If the case was one of aggravated “petty larciny”, the punishment might be increased.
In 1625 two men were whipped after they had been found guilty of stealing plough irons valued at ninepence. Plough irons might not be all that expensive, but to their owner, a Newby farmer, they were indispensable.
Most of the items reported stolen at Scarborough’s sessions were indeed “petty”, yet often the thief must have been desperate, rather than greedy or acquisitive. For instance, in May 1649, William Sheppard was found guilty of merely “offring [attempting] to take cloths from the hedge”. Possibly he was an habitual offender, but for this act of “wickedness” he was set in the stocks for two hours and “a paper [put] on his brest [or brow] expressing his fait”.

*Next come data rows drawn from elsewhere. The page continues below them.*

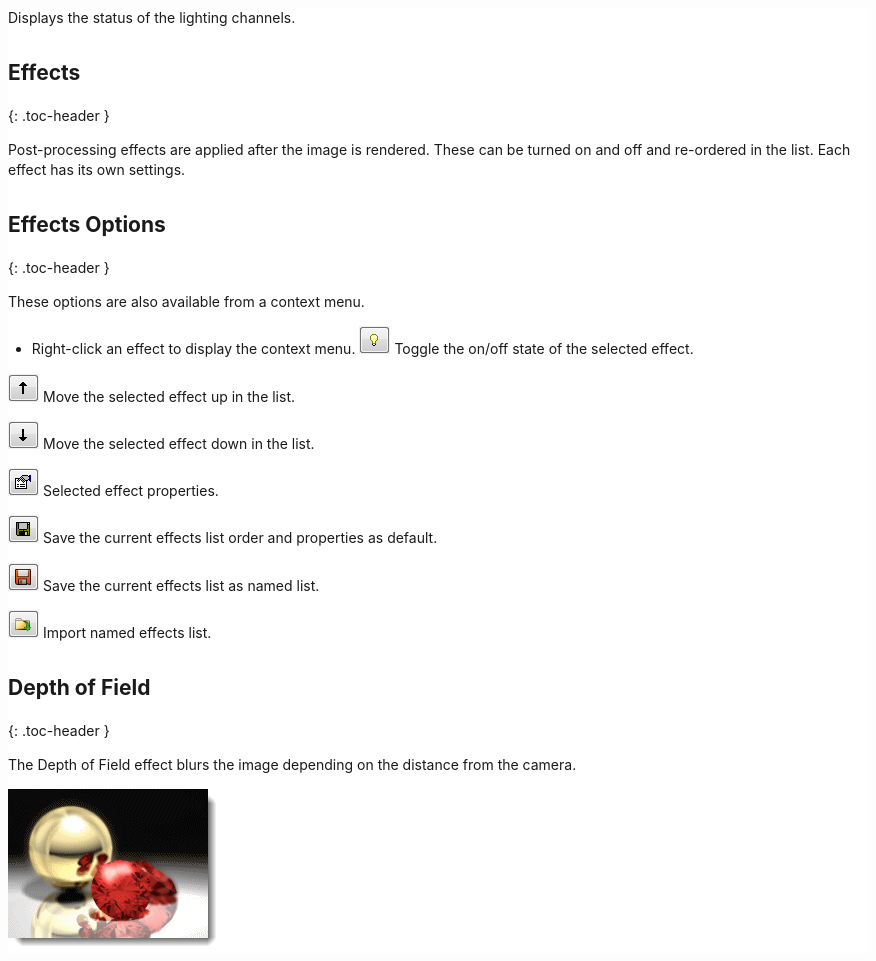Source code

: Displays the status of the lighting channels.


## Effects
{: .toc-header }

Post-processing effects are applied after the image is rendered. These can be turned on and off and re-ordered in the list. Each effect has its own settings.


## Effects Options
{: .toc-header }

These options are also available from a context menu.

 * Right-click an effect to display the context menu.
<img src="ToggleEffect.png"/>Toggle the on/off state of the selected effect.

<img src="MoveUp.png"/>Move the selected effect up in the list.

<img src="MoveDown.png"/>Move the selected effect down in the list.

<img src="EffectProperties.png"/>Selected effect properties.

<img src="SaveListOrderAsDefault.png"/>Save the current effects list order and properties as default.

<img src="SaveCurrentEffectsList.png"/>Save the current effects list as named list.

<img src="ImportNamedEffectsList.png"/>Import named effects list.


## Depth of Field
{: .toc-header }

The Depth of Field effect blurs the image depending on the distance from the camera.

<img src="../Image/PostProcessing_DOF.png"/>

Ann Harwood certainly was a persistent law-breaker, a notorious scold and quick to resort to violence. At the same sessions, she confessed to Bailiffs Harrison and Fowler that she had “milked Michael Dickinson’s kine in the night”. They sentenced her to be whipped all the way from the [Common] Hall door to Newborough gates.
Elizabeth Stonehouse was no doubt desperate for fuel when she went abroad on the cold night of January 2, 1661. She was found guilty of “takeing feloniously some coales out of the cellar of Mr Francis Sollitt” after she had admitted to have taken “two gowpen [double-hand] fulls of coales out of the cellar”. There were no extending circumstances to moderate her punishment. The bellman was instructed “to whip her upon her naked shoulders from the west of Sandgate to the cellar under the castle where she stole the coales”.

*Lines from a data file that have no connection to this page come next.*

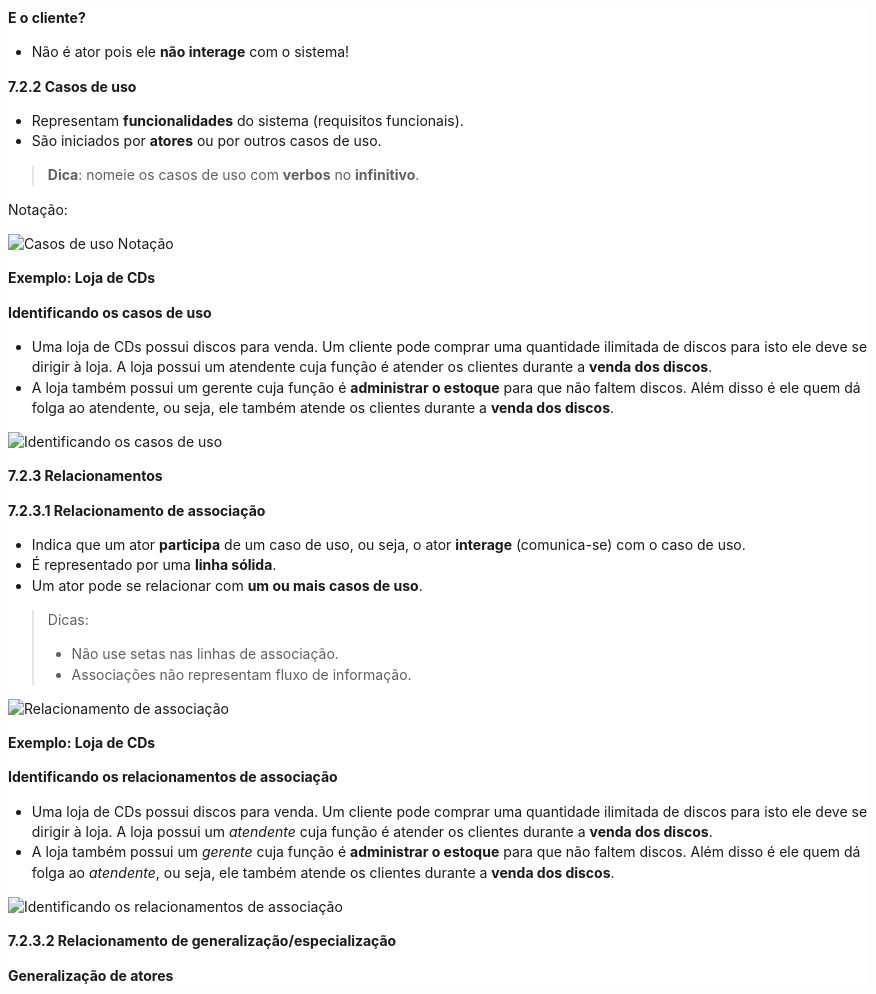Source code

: **E o cliente?**
- Não é ator pois ele **não interage** com o sistema!

**7.2.2 Casos de uso**

- Representam **funcionalidades** do sistema (requisitos funcionais).
- São iniciados por **atores** ou por outros casos de uso.

> **Dica**: nomeie os casos de uso com **verbos** no **infinitivo**.

Notação:

![Casos de uso Notação](img/dcu_casos_de_uso_notacao.png "Casos de uso Notação")

**Exemplo: Loja de CDs**

**Identificando os casos de uso**

- Uma loja de CDs possui discos para venda. Um cliente pode comprar uma quantidade ilimitada de discos para isto ele deve se dirigir à loja. A loja possui um atendente cuja função é atender os clientes durante a **venda dos discos**.
- A loja também possui um gerente cuja função é **administrar o estoque** para que não faltem discos. Além disso é ele quem dá folga ao atendente, ou seja, ele também atende os clientes durante a **venda dos discos**.

![Identificando os casos de uso](img/dcu_identificando_casos_de_uso.png "Identificando os casos de uso")

**7.2.3 Relacionamentos**

**7.2.3.1 Relacionamento de associação**

- Indica que um ator **participa** de um caso de uso, ou seja, o ator **interage** (comunica-se) com o caso de uso.
- É representado por uma **linha sólida**.
- Um ator pode se relacionar com **um ou mais casos de uso**.

> Dicas:
> - Não use setas nas linhas de associação.
> - Associações não representam fluxo de informação.

![Relacionamento de associação](img/dcu_relacionamento_de_associacao.png "Relacionamento de associação")

**Exemplo: Loja de CDs**

**Identificando os relacionamentos de associação**

- Uma loja de CDs possui discos para venda. Um cliente pode comprar uma quantidade ilimitada de discos para isto ele deve se dirigir à loja. A loja possui um _atendente_ cuja função é atender os clientes durante a **venda dos discos**.
- A loja também possui um _gerente_ cuja função é **administrar o estoque** para que não faltem discos. Além disso é ele quem dá folga ao _atendente_, ou seja, ele também atende os clientes durante a **venda dos discos**.

![Identificando os relacionamentos de associação](img/dcu_identificando_relacionamentos_de_associacao.png "Identificando os relacionamentos de associação")

**7.2.3.2 Relacionamento de generalização/especialização**

**Generalização de atores**
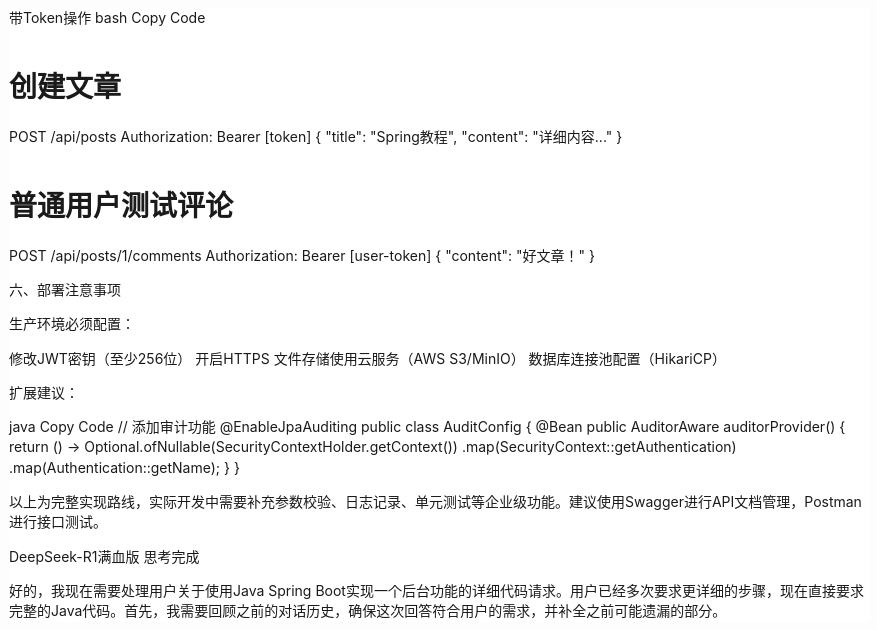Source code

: ‌带Token操作‌
bash
Copy Code
# 创建文章
POST /api/posts
Authorization: Bearer [token]
{
  "title": "Spring教程",
  "content": "详细内容..."
}

# 普通用户测试评论
POST /api/posts/1/comments
Authorization: Bearer [user-token]
{
  "content": "好文章！"
}

六、部署注意事项

生产环境必须配置：

修改JWT密钥（至少256位）
开启HTTPS
文件存储使用云服务（AWS S3/MinIO）
数据库连接池配置（HikariCP）

扩展建议：

java
Copy Code
// 添加审计功能
@EnableJpaAuditing
public class AuditConfig {
    @Bean
    public AuditorAware<String> auditorProvider() {
        return () -> Optional.ofNullable(SecurityContextHolder.getContext())
                .map(SecurityContext::getAuthentication)
                .map(Authentication::getName);
    }
}

以上为完整实现路线，实际开发中需要补充参数校验、日志记录、单元测试等企业级功能。建议使用Swagger进行API文档管理，Postman进行接口测试。





DeepSeek-R1满血版
思考完成

好的，我现在需要处理用户关于使用Java Spring Boot实现一个后台功能的详细代码请求。用户已经多次要求更详细的步骤，现在直接要求完整的Java代码。首先，我需要回顾之前的对话历史，确保这次回答符合用户的需求，并补全之前可能遗漏的部分。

However small the item it was clearly most dangerous to try to rob one of the bailiffs.
Katherine Brooks was accused of taking goods out of the yard of Mr Bailiff Lawson in January 1661. Though only one rope was found “in her custody”, since she was “a most suspected person for severall other misdemeanors of that kind”, the court ordered a whipping. The bellman was told to apply his whip to her bare shoulders “from the market cross (Butter Cross?) into the little lane going from Nether Westgate (Princess Street) to Tuthill” and from there to Jane Burton’s house where she lodged.
Just occasionally the larceny was far too grand to be settled in Scarborough and had to be referred to the judges of the York assizes. This was the case of Lord Widdrington’s portmanteau.
“Not having the fear of God before his eyes”, Joseph Weatherill, a Scarborough shoemaker and former constable, was brought before the bailiffs’ court in October 1661 for stealing and carrying away a luggage trunk belonging to Lord Widdrington. What made this crime so remarkable was that it had happened 17 years previously on Seamer fair day, July 4, 1644!
Two days earlier, the Royalist army in Yorkshire had suffered a devastating defeat in battle on Marston Moor. Widdrington was one of a party of aristocratic staff officers who had fled to Scarborough to take ship for exile on the continent.
Though it was very early in the morning, Weatherill was seen by two surviving eye-witnesses to the robbery. Thomas Boyes, then a messenger, and Mary Wright, then a servant, both saw Weatherill draw a knife, cut the strings that tied the heavy portmanteau, take it down from the packhorse and carry it up the stairs from the street into his own house. When Widdrington discovered his loss and complained to Sir Hugh Cholmley, the town’s military governor, the musketeers sent to arrest Weatherill were too late: he had already left the town.
Presumably, given the lapse of time and the disorder of the times, Joseph had thought it safe to return home to Scarborough. He could not have foreseen that in the distant future the Royalists would return to power. It was a fatal error: Weatherill was sent to stand trial at York, found guilty and hanged there. He was one of the many victims of the Restoration of 1660.